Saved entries
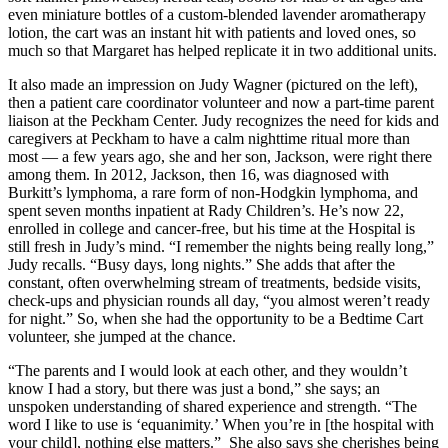
even miniature bottles of a custom-blended lavender aromatherapy
lotion, the cart was an instant hit with patients and loved ones, so
much so that Margaret has helped replicate it in two additional units.
It also made an impression on Judy Wagner (pictured on the left),
then a patient care coordinator volunteer and now a part-time parent
liaison at the Peckham Center. Judy recognizes the need for kids and
caregivers at Peckham to have a calm nighttime ritual more than
most — a few years ago, she and her son, Jackson, were right there
among them. In 2012, Jackson, then 16, was diagnosed with
Burkitt’s lymphoma, a rare form of non-Hodgkin lymphoma, and
spent seven months inpatient at Rady Children’s. He’s now 22,
enrolled in college and cancer-free, but his time at the Hospital is
still fresh in Judy’s mind. “I remember the nights being really long,”
Judy recalls. “Busy days, long nights.” She adds that after the
constant, often overwhelming stream of treatments, bedside visits,
check-ups and physician rounds all day, “you almost weren’t ready
for night.” So, when she had the opportunity to be a Bedtime Cart
volunteer, she jumped at the chance.
“The parents and I would look at each other, and they wouldn’t
know I had a story, but there was just a bond,” she says; an
unspoken understanding of shared experience and strength. “The
word I like to use is ‘equanimity.’ When you’re in [the hospital with
your child], nothing else matters.” She also says she cherishes being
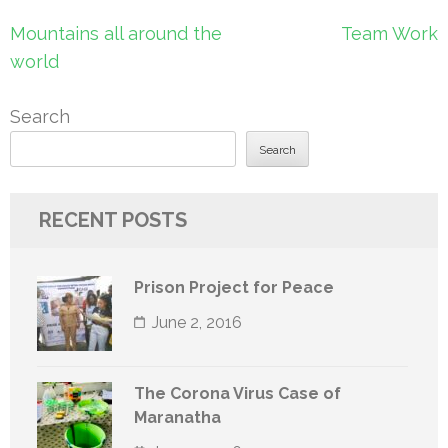
Post
Mountains all around the
Team Work
navigation
world
Search
Search
RECENT POSTS
Prison Project for Peace
June 2, 2016
The Corona Virus Case of
Maranatha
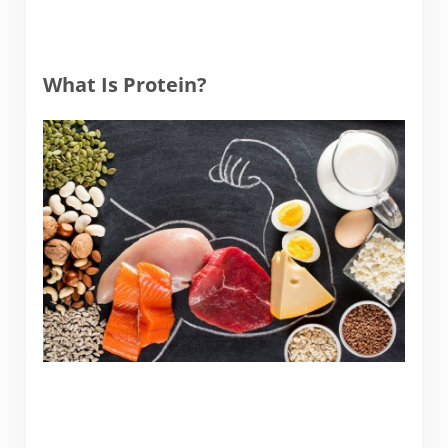
What Is Protein?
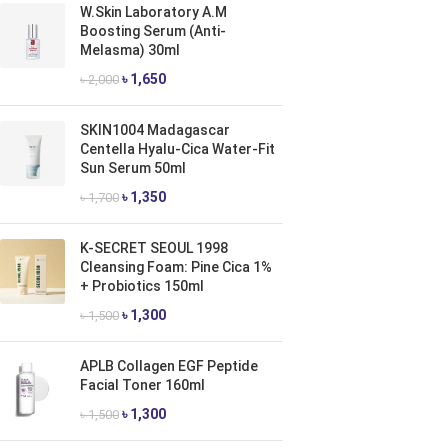
W.Skin Laboratory A.M
Boosting Serum (Anti-
Melasma) 30ml
৳
1,650
৳
2,000
SKIN1004 Madagascar
Centella Hyalu-Cica Water-Fit
Sun Serum 50ml
৳
1,350
৳
1,700
K-SECRET SEOUL 1998
Cleansing Foam: Pine Cica 1%
+ Probiotics 150ml
৳
1,300
৳
1,500
APLB Collagen EGF Peptide
Facial Toner 160ml
৳
1,300
৳
1,500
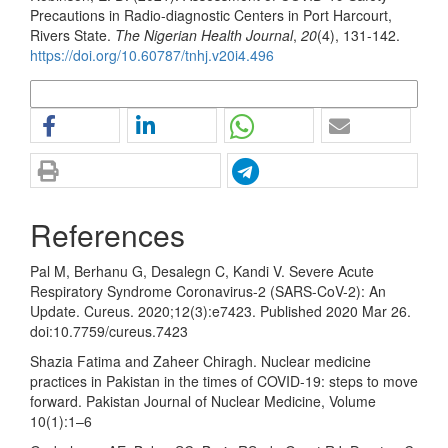
Precautions in Radio-diagnostic Centers in Port Harcourt,
Rivers State.
The Nigerian Health Journal
,
20
(4), 131-142.
https://doi.org/10.60787/tnhj.v20i4.496
More Citation Formats
References
Pal M, Berhanu G, Desalegn C, Kandi V. Severe Acute
Respiratory Syndrome Coronavirus-2 (SARS-CoV-2): An
Update. Cureus. 2020;12(3):e7423. Published 2020 Mar 26.
doi:10.7759/cureus.7423
Shazia Fatima and Zaheer Chiragh. Nuclear medicine
practices in Pakistan in the times of COVID-19: steps to move
forward. Pakistan Journal of Nuclear Medicine, Volume
10(1):1–6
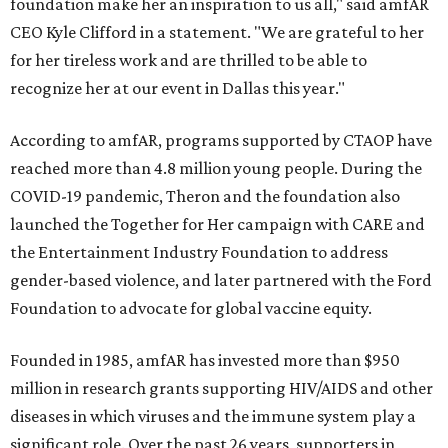
foundation make her an inspiration to us all," said amfAR
CEO Kyle Clifford in a statement. "We are grateful to her
for her tireless work and are thrilled to be able to
recognize her at our event in Dallas this year."
According to amfAR, programs supported by CTAOP have
reached more than 4.8 million young people. During the
COVID-19 pandemic, Theron and the foundation also
launched the Together for Her campaign with CARE and
the Entertainment Industry Foundation to address
gender-based violence, and later partnered with the Ford
Foundation to advocate for global vaccine equity.
Founded in 1985, amfAR has invested more than $950
million in research grants supporting HIV/AIDS and other
diseases in which viruses and the immune system play a
significant role. Over the past 26 years, supporters in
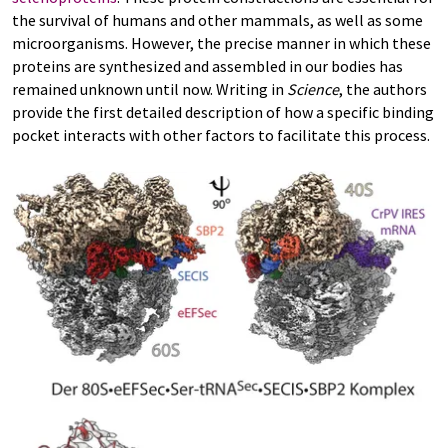
the survival of humans and other mammals, as well as some
microorganisms. However, the precise manner in which these
proteins are synthesized and assembled in our bodies has
remained unknown until now. Writing in
Science
, the authors
provide the first detailed description of how a specific binding
pocket interacts with other factors to facilitate this process.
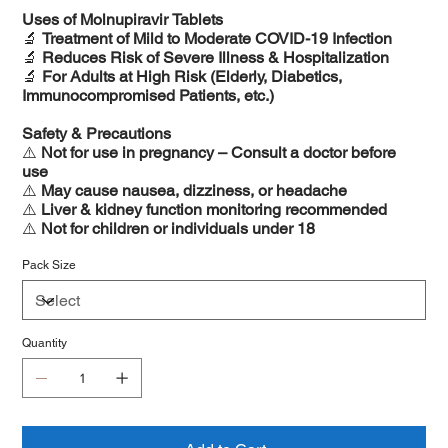
Uses of Molnupiravir Tablets
🔬
Treatment of Mild to Moderate COVID-19 Infection
🔬
Reduces Risk of Severe Illness & Hospitalization
🔬
For Adults at High Risk (Elderly, Diabetics,
Immunocompromised Patients, etc.)
Safety & Precautions
⚠️
Not for use in pregnancy – Consult a doctor before
use
⚠️
May cause nausea, dizziness, or headache
⚠️
Liver & kidney function monitoring recommended
⚠️
Not for children or individuals under 18
Pack Size
Quantity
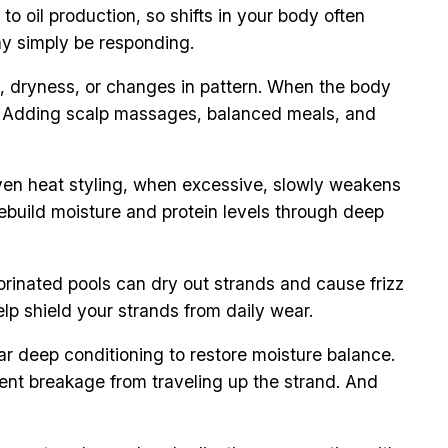
to oil production, so shifts in your body often
ay simply be responding.
ng, dryness, or changes in pattern. When the body
ble. Adding scalp massages, balanced meals, and
 Even heat styling, when excessive, slowly weakens
 rebuild moisture and protein levels through deep
orinated pools can dry out strands and cause frizz
elp shield your strands from daily wear.
r deep conditioning to restore moisture balance.
revent breakage from traveling up the strand. And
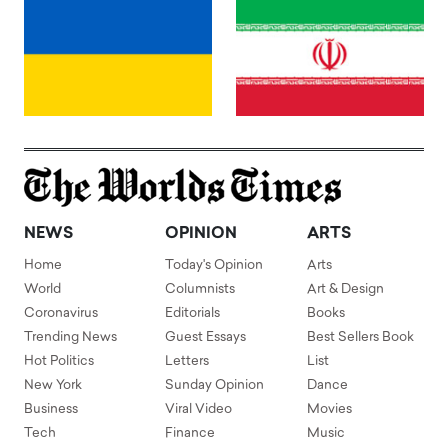
NEWS
OPINION
ARTS
Home
Today's Opinion
Arts
World
Columnists
Art & Design
Coronavirus
Editorials
Books
Trending News
Guest Essays
Best Sellers Book
Hot Politics
Letters
List
New York
Sunday Opinion
Dance
Business
Viral Video
Movies
Tech
Finance
Music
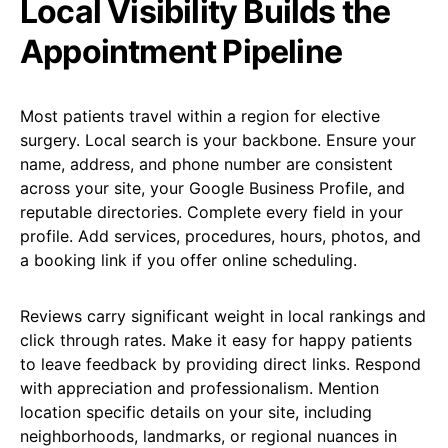
Local Visibility Builds the
Appointment Pipeline
Most patients travel within a region for elective
surgery. Local search is your backbone. Ensure your
name, address, and phone number are consistent
across your site, your Google Business Profile, and
reputable directories. Complete every field in your
profile. Add services, procedures, hours, photos, and
a booking link if you offer online scheduling.
Reviews carry significant weight in local rankings and
click through rates. Make it easy for happy patients
to leave feedback by providing direct links. Respond
with appreciation and professionalism. Mention
location specific details on your site, including
neighborhoods, landmarks, or regional nuances in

- Activity -
Wherever the string "through" appears in the records above, copy the line it sits in.

- Solved problem -
 rebuild moisture and protein levels through deep
click through rates. Make it easy for happy patients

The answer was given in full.